The Blood Bank which was long a place of blood scarcity and agony has been transformed into yet another sphere of excellence. It is one of the best in Nigeria. With well-stocked fridges and a fully-equipped floor, surgeons, pediatricians, physicians and obstetricians are happy with the blood bank as availability of blood and blood products is now guaranteed.

Although majority of nurses employed were young and highly mobile female workers who constantly marry and are much sought-after abroad, LUTH recruits up to 100 new nurses every year. Many also leave the system for greener pastures. As such, locum workers are also recruited in areas where such are direly needed, as is common practice the world over. Currently, LUTH has close to 700 nurses even as its peak bed capacity is about 500.

These and many more should be the feats to celebrate in appreciating the great strides and efforts of the federal government and the management of a reputable health institution like LUTH. This will further encourage the sacrifice and service of the personnel towards combating the health needs of our nation and motivating those practicing at home to remain committed to the task of saving life.

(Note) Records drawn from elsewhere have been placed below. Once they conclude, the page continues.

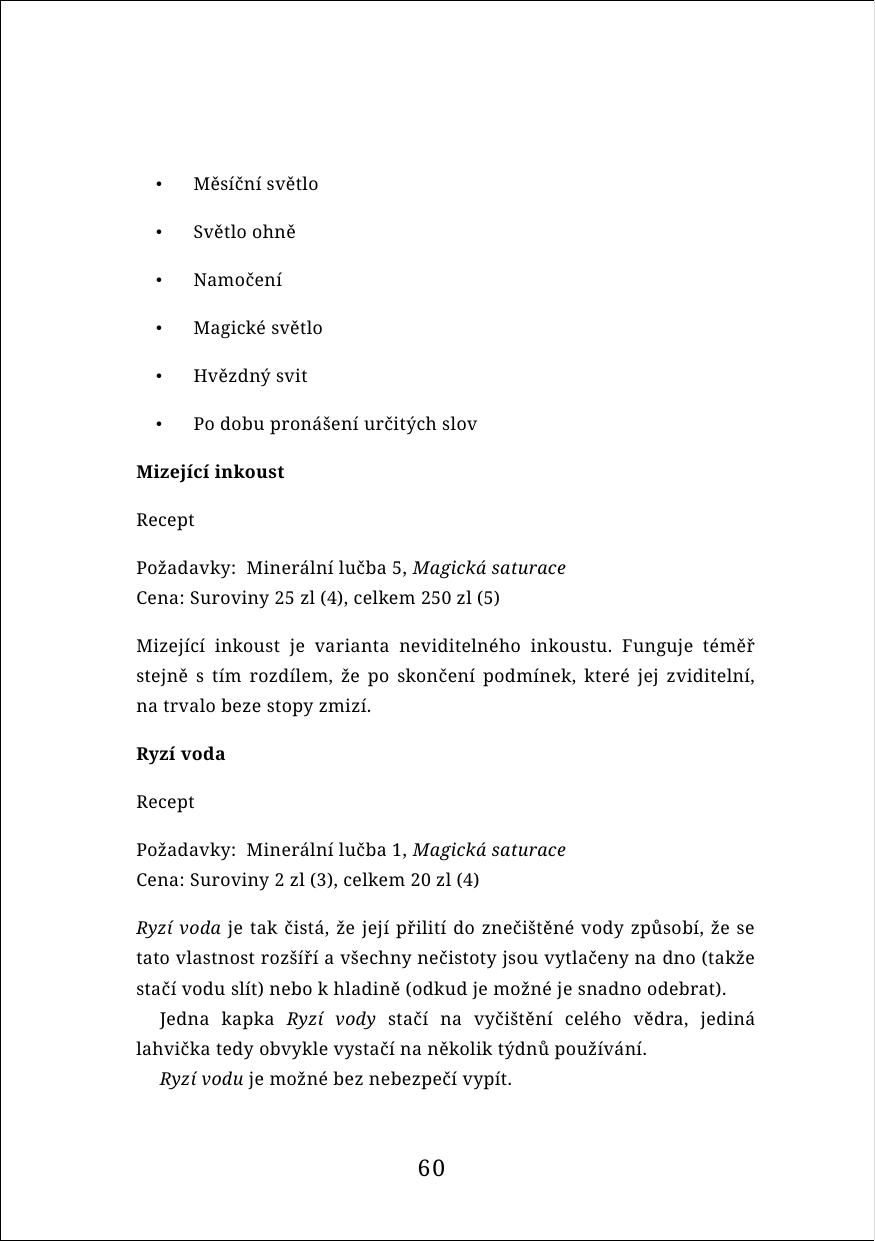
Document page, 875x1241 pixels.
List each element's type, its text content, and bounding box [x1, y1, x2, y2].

text Mizející inkoust [136, 459, 756, 483]
text Ryzí voda [136, 742, 756, 766]
text Recept [136, 789, 756, 814]
text Recept [136, 507, 756, 531]
list Magické světlo [156, 316, 756, 340]
text Požadavky: Minerální lučba 5, Magická saturace Cena: Suroviny 25 zl (4), celkem 250 zl (5) [136, 555, 756, 609]
text Mizející inkoust je varianta neviditelného inkoustu. Funguje téměř stejně s tím rozdílem, že po skončení podmínek, které jej zviditelní, na trvalo beze stopy zmizí. [136, 633, 756, 718]
list Měsíční světlo [156, 172, 756, 196]
list Po dobu pronášení určitých slov [156, 411, 756, 436]
text Požadavky: Minerální lučba 1, Magická saturace Cena: Suroviny 2 zl (3), celkem 20 zl (4) [136, 837, 756, 892]
list Namočení [156, 268, 756, 292]
text Ryzí voda je tak čistá, že její přilití do znečištěné vody způsobí, že se tato vlastnost rozšíří a všechny nečistoty jsou vytlačeny na dno (takže stačí vodu slít) nebo k hladině (odkud je možné je snadno odebrat). Jedna kapka Ryzí vody stačí na vyčištění celého vědra, jediná lahvička tedy obvykle vystačí na několik týdnů používání. Ryzí vodu je možné bez nebezpečí vypít. [136, 916, 756, 1091]
list Hvězdný svit [156, 363, 756, 388]
list Světlo ohně [156, 220, 756, 244]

In our desire for excellence, many projects are ongoing. The LUTH/NSIA Advanced Cancer treatment Centre, a PPP Project worth $10 million, is at an advanced stage ready for commissioning in January 2019. On completion, the Centre will feature 3 new Linear Accelerators, 1 Brachytherapy Machine, a Treatment Planning System, Seminar Rooms and teaching facilities.

Another is the Radiology Department which is also being re-equipped through a PPP initiative with Messrs JNCI to provide three new digital X-Ray machines, Fluoroscopy, Mammography, MRI machine, Mobile X-Ray machines, ultra-scan Machines, Picture Archiving Machine and many more. The whole facility is being upgraded to make it a one-stop Imaging Centre. This project will also be ready for inauguration by January 2019.

LUTH is building a Treatment Center for over 8000 HIV-AIDS patients. The project is now at the roofing stage now and will also be ready for commissioning next January.

 

Are you optimistic that these measures can stand the test of time amidst increasing population of Lagos?

Despite the pressure, we must continue to do our best for the welfare and wellbeing of our citizens. There is no other option. As we are all aware, government resources are not limitless in the face of competing demands. As you know, citizens are also yearning for quality education, good roads and potable water in all our towns and villages. All these are competing for scarce resources. It is therefore critical that the health care sector must continue to be managed by competent, committed and selfless managers; policy makers and managers who can think out of the box and make the greatest impact with limited available resources and manpower.

At LUTH efforts are ongoing to further improve efficiency of service delivery in the hospital. Going round, you have seen the renovated Triage Area of our Accidents and Emergency Department. New wards for services are now in high demand and we need a Stroke Rehabilitation Unit, Burns Ward, and a Ward for Child Psychiatry. We have plans to build and equip more Operation Theatre Suites, modernise the Anatomy and Molecular Pathology section, get new equipment and facilities including new dental chairs, new CSSD equipment and new elevators. All these plans are subject to availability of funds.